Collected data
^^^^^^^^
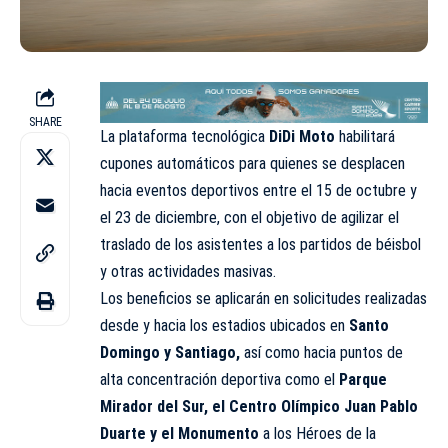
SHARE
La plataforma tecnológica
DiDi Moto
habilitará
cupones automáticos para quienes se desplacen
hacia eventos deportivos entre el 15 de octubre y
el 23 de diciembre, con el objetivo de agilizar el
traslado de los asistentes a los partidos de béisbol
y otras actividades masivas.
Los beneficios se aplicarán en solicitudes realizadas
desde y hacia los estadios ubicados en
Santo
Domingo y Santiago,
así como hacia puntos de
alta concentración deportiva como el
Parque
Mirador del Sur, el Centro Olímpico Juan Pablo
Duarte y el Monumento
a los Héroes de la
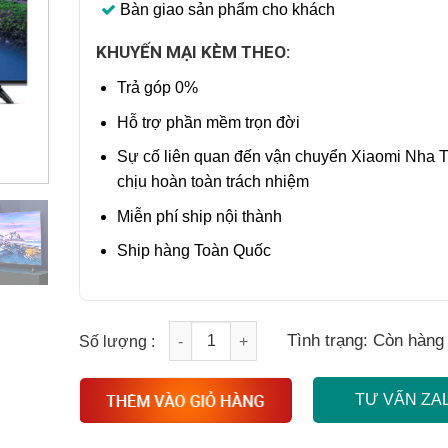
Bàn giao sản phẩm cho khách
KHUYẾN MẠI KÈM THEO:
Trả góp 0%
Hỗ trợ phần mềm trọn đời
Sự cố liên quan đến vận chuyển Xiaomi Nha 
chịu hoàn toàn trách nhiệm
Miễn phí ship nội thành
Ship hàng Toàn Quốc
Quantity
Tình trạng:
Còn hàng
TƯ VẤN ZA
^^^^^^^^
WHAT IS NEEDED
With the line that contains "Bàn giao sản phẩm cho khách" as the start, output every line through the end of the entries exactly. Add no other lines.

RESPONSE TO THIS TASK
Bàn giao sản phẩm cho khách
KHUYẾN MẠI KÈM THEO:
Trả góp 0%
Hỗ trợ phần mềm trọn đời
Sự cố liên quan đến vận chuyển Xiaomi Nha 
chịu hoàn toàn trách nhiệm
Miễn phí ship nội thành
Ship hàng Toàn Quốc
Quantity
Tình trạng:
Còn hàng
TƯ VẤN ZA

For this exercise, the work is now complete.